• Task to complete
Copy out every one of the following rows word for word.
[START OF Entries shown]
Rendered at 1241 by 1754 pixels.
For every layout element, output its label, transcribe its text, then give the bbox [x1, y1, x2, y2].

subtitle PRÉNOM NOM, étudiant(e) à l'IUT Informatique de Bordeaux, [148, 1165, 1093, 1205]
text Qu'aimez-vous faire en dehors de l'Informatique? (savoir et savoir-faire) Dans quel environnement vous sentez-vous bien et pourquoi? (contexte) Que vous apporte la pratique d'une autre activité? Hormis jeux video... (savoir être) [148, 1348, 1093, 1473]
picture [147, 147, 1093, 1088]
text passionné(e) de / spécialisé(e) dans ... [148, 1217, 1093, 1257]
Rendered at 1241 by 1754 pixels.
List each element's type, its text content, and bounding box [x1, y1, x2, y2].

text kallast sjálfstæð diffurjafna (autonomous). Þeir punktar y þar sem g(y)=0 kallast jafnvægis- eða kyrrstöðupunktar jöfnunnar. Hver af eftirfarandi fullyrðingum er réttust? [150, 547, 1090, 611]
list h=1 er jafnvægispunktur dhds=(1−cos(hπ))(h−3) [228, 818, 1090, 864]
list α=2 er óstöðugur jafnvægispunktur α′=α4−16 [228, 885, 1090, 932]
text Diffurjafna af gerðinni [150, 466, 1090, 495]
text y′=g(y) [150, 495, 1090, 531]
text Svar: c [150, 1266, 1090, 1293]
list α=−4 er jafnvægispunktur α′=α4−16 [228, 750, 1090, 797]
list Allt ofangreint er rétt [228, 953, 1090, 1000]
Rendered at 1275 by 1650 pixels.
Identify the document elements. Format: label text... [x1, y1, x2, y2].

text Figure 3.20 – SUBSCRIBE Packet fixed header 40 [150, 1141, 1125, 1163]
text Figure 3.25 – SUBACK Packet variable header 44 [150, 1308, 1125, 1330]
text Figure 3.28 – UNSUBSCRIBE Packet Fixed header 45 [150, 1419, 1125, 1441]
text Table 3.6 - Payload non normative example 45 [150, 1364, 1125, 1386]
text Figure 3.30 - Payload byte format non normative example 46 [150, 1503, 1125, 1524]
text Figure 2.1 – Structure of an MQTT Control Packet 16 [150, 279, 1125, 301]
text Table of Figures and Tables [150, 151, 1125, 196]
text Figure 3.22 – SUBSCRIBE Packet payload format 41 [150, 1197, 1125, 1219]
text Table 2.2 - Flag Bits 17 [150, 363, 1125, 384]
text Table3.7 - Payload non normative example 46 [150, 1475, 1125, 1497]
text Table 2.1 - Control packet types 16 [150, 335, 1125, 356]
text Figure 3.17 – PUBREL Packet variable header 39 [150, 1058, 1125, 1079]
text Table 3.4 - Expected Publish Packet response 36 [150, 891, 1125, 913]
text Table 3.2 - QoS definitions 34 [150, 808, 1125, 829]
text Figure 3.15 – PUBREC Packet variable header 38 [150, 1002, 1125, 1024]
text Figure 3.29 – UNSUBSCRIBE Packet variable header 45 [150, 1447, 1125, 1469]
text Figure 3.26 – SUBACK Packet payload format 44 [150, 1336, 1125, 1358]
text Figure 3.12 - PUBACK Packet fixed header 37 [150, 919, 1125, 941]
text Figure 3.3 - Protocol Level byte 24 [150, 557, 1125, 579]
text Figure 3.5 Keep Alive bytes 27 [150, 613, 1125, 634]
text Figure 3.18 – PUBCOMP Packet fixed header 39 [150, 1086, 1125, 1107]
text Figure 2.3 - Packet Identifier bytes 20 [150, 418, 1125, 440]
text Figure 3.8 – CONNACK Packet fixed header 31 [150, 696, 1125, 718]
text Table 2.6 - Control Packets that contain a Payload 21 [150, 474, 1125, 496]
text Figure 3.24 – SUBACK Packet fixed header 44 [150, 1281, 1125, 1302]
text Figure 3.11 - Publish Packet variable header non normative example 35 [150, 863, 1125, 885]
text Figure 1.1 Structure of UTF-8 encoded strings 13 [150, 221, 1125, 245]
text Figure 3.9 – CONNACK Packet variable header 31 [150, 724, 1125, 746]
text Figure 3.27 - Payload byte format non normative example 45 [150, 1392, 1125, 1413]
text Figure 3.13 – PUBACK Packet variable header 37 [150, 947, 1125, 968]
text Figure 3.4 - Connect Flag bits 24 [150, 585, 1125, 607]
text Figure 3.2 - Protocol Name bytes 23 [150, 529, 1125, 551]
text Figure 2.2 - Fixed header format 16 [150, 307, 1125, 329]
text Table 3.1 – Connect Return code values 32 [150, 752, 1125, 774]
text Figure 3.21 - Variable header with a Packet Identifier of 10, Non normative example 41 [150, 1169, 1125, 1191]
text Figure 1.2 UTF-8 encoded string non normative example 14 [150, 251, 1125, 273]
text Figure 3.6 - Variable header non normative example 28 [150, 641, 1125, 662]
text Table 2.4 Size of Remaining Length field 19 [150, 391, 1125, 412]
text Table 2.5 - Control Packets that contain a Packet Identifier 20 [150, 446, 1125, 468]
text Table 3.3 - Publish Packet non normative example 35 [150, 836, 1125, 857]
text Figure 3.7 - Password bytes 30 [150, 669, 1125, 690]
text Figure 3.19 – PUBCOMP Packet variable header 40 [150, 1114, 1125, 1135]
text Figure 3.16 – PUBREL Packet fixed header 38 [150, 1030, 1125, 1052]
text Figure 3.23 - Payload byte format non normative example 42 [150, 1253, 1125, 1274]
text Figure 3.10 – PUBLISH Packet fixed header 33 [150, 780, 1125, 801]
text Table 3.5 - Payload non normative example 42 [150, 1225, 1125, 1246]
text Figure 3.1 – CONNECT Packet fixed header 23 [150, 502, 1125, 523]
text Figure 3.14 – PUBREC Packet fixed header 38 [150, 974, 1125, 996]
[END OF Entries shown]
• Final result
Rendered at 1241 by 1754 pixels.
For every layout element, output its label, transcribe its text, then give the bbox [x1, y1, x2, y2].

subtitle PRÉNOM NOM, étudiant(e) à l'IUT Informatique de Bordeaux, [148, 1165, 1093, 1205]
text Qu'aimez-vous faire en dehors de l'Informatique? (savoir et savoir-faire) Dans quel environnement vous sentez-vous bien et pourquoi? (contexte) Que vous apporte la pratique d'une autre activité? Hormis jeux video... (savoir être) [148, 1348, 1093, 1473]
picture [147, 147, 1093, 1088]
text passionné(e) de / spécialisé(e) dans ... [148, 1217, 1093, 1257]
Rendered at 1241 by 1754 pixels.
List each element's type, its text content, and bounding box [x1, y1, x2, y2].

text kallast sjálfstæð diffurjafna (autonomous). Þeir punktar y þar sem g(y)=0 kallast jafnvægis- eða kyrrstöðupunktar jöfnunnar. Hver af eftirfarandi fullyrðingum er réttust? [150, 547, 1090, 611]
list h=1 er jafnvægispunktur dhds=(1−cos(hπ))(h−3) [228, 818, 1090, 864]
list α=2 er óstöðugur jafnvægispunktur α′=α4−16 [228, 885, 1090, 932]
text Diffurjafna af gerðinni [150, 466, 1090, 495]
text y′=g(y) [150, 495, 1090, 531]
text Svar: c [150, 1266, 1090, 1293]
list α=−4 er jafnvægispunktur α′=α4−16 [228, 750, 1090, 797]
list Allt ofangreint er rétt [228, 953, 1090, 1000]
Rendered at 1275 by 1650 pixels.
Identify the document elements. Format: label text... [x1, y1, x2, y2].

text Figure 3.20 – SUBSCRIBE Packet fixed header 40 [150, 1141, 1125, 1163]
text Figure 3.25 – SUBACK Packet variable header 44 [150, 1308, 1125, 1330]
text Figure 3.28 – UNSUBSCRIBE Packet Fixed header 45 [150, 1419, 1125, 1441]
text Table 3.6 - Payload non normative example 45 [150, 1364, 1125, 1386]
text Figure 3.30 - Payload byte format non normative example 46 [150, 1503, 1125, 1524]
text Figure 2.1 – Structure of an MQTT Control Packet 16 [150, 279, 1125, 301]
text Table of Figures and Tables [150, 151, 1125, 196]
text Figure 3.22 – SUBSCRIBE Packet payload format 41 [150, 1197, 1125, 1219]
text Table 2.2 - Flag Bits 17 [150, 363, 1125, 384]
text Table3.7 - Payload non normative example 46 [150, 1475, 1125, 1497]
text Table 2.1 - Control packet types 16 [150, 335, 1125, 356]
text Figure 3.17 – PUBREL Packet variable header 39 [150, 1058, 1125, 1079]
text Table 3.4 - Expected Publish Packet response 36 [150, 891, 1125, 913]
text Table 3.2 - QoS definitions 34 [150, 808, 1125, 829]
text Figure 3.15 – PUBREC Packet variable header 38 [150, 1002, 1125, 1024]
text Figure 3.29 – UNSUBSCRIBE Packet variable header 45 [150, 1447, 1125, 1469]
text Figure 3.26 – SUBACK Packet payload format 44 [150, 1336, 1125, 1358]
text Figure 3.12 - PUBACK Packet fixed header 37 [150, 919, 1125, 941]
text Figure 3.3 - Protocol Level byte 24 [150, 557, 1125, 579]
text Figure 3.5 Keep Alive bytes 27 [150, 613, 1125, 634]
text Figure 3.18 – PUBCOMP Packet fixed header 39 [150, 1086, 1125, 1107]
text Figure 2.3 - Packet Identifier bytes 20 [150, 418, 1125, 440]
text Figure 3.8 – CONNACK Packet fixed header 31 [150, 696, 1125, 718]
text Table 2.6 - Control Packets that contain a Payload 21 [150, 474, 1125, 496]
text Figure 3.24 – SUBACK Packet fixed header 44 [150, 1281, 1125, 1302]
text Figure 3.11 - Publish Packet variable header non normative example 35 [150, 863, 1125, 885]
text Figure 1.1 Structure of UTF-8 encoded strings 13 [150, 221, 1125, 245]
text Figure 3.9 – CONNACK Packet variable header 31 [150, 724, 1125, 746]
text Figure 3.27 - Payload byte format non normative example 45 [150, 1392, 1125, 1413]
text Figure 3.13 – PUBACK Packet variable header 37 [150, 947, 1125, 968]
text Figure 3.4 - Connect Flag bits 24 [150, 585, 1125, 607]
text Figure 3.2 - Protocol Name bytes 23 [150, 529, 1125, 551]
text Figure 2.2 - Fixed header format 16 [150, 307, 1125, 329]
text Table 3.1 – Connect Return code values 32 [150, 752, 1125, 774]
text Figure 3.21 - Variable header with a Packet Identifier of 10, Non normative example 41 [150, 1169, 1125, 1191]
text Figure 1.2 UTF-8 encoded string non normative example 14 [150, 251, 1125, 273]
text Figure 3.6 - Variable header non normative example 28 [150, 641, 1125, 662]
text Table 2.4 Size of Remaining Length field 19 [150, 391, 1125, 412]
text Table 2.5 - Control Packets that contain a Packet Identifier 20 [150, 446, 1125, 468]
text Table 3.3 - Publish Packet non normative example 35 [150, 836, 1125, 857]
text Figure 3.7 - Password bytes 30 [150, 669, 1125, 690]
text Figure 3.19 – PUBCOMP Packet variable header 40 [150, 1114, 1125, 1135]
text Figure 3.16 – PUBREL Packet fixed header 38 [150, 1030, 1125, 1052]
text Figure 3.23 - Payload byte format non normative example 42 [150, 1253, 1125, 1274]
text Figure 3.10 – PUBLISH Packet fixed header 33 [150, 780, 1125, 801]
text Table 3.5 - Payload non normative example 42 [150, 1225, 1125, 1246]
text Figure 3.1 – CONNECT Packet fixed header 23 [150, 502, 1125, 523]
text Figure 3.14 – PUBREC Packet fixed header 38 [150, 974, 1125, 996]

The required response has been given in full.